Mission & Vision

The mission of the Los Angeles Black Worker Center is to increase access to quality jobs; reduce employment discrimination; and improve industries that employ Black workers through action and unionization. The center seeks to promote economic and racial justice, peace, and prosperity for all of Los Angeles by developing policies and corporate practices that perpetuate equality in the labor market and end inferior jobs in the Black Community.

What We Do

The Los Angeles Black Worker Center develops organized power and authentic grassroots leadership among Black workers (unionized, non-union, immigrant, formerly incarcerated and the unemployed) and the extended community to reverse the disproportionate levels of unemployment and underemployment in the Los Angeles Black community. The center’s key strategies are: leadership development of workers, research, and building strategic alliances between the Los Angeles labor movement and the Black community for action in collective campaigns.

What We Believe

In this Obama era of optimism and opportunity, a new sense of power of the people challenges all of us to address the state of racial and economic injustice with innovative tools and fresh ideas. Grassroots worker leadership and strategic community-labor alliances are needed to fix the broken opportunity ladder for Black workers in Los Angeles, where only 2 in 5 Black workers has a quality job. The job crisis of chronic unemployment and underemployment has badly frayed the social fabric of Black communities and undermined its economic security. These conditions are fueled by anti-worker economic policies, disinvestment in urban communities and racial inequality in the labor market. Workers must demand equity, transparency and accountability in order to achieve equal access to meaningful, sustained, and quality employment for Black workers and for Los Angeles as a whole.

Who We Are

The Los Angeles Black Worker Center is a dynamic table of workers, organized labor, community-based organizations, clergy, students, and scholars working collectively to improve the position of the African-American working class, facilitate co-empowerment of workers and potential workers, and strengthen the voice of LA’s social and economic justice community. We have two locations, one in the Paul Robeson Community Center in South LA and the other at the UCLA Downtown Labor Center in MacArthur Park.

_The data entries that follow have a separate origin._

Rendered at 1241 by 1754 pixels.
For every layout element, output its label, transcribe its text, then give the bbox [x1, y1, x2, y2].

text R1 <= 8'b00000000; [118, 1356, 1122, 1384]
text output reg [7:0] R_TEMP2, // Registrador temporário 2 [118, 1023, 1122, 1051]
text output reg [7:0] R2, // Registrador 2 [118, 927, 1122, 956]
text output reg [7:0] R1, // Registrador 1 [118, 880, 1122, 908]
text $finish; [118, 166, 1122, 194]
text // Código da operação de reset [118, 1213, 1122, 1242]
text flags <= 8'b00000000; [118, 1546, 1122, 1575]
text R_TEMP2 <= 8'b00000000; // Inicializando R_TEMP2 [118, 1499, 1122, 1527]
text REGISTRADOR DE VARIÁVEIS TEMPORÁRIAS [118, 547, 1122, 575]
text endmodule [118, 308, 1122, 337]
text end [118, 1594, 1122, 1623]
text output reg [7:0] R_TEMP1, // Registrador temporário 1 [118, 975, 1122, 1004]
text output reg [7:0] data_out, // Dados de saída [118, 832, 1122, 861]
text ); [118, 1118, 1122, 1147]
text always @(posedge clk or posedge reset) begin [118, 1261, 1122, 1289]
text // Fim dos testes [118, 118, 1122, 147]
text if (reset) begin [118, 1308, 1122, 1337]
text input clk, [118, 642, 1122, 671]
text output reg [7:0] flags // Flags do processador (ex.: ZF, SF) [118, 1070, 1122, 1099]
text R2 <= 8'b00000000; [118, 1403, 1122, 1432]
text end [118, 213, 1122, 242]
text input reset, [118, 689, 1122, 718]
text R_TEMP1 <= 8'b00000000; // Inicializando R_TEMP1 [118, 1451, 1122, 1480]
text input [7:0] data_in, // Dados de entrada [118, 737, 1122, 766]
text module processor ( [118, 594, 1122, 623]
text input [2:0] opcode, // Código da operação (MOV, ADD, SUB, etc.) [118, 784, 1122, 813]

The Los Angeles Black Worker Center (BWC) project grew out of a combination of seven years of experience in low-wage worker organizing in South Los Angeles, developing leadership of Black unionists in the African American Union Leadership School (AAULS), a popular education program at the UCLA Labor Center, and the challenge to sustain progressive labor-community-university coalitions over the long term.

The Labor Center is a vital resource for training workers and students and influencing government policy to create jobs that are good for workers and their communities, to improve the quality of existing jobs in the low-wage economy, and to strengthen the process of immigrant integration, especially among youth and students.

LA BWC develops organized power and grassroots leaders who strengthen all of Los Angeles by advancing economic and racial justice for Black workers and the families that rely on them.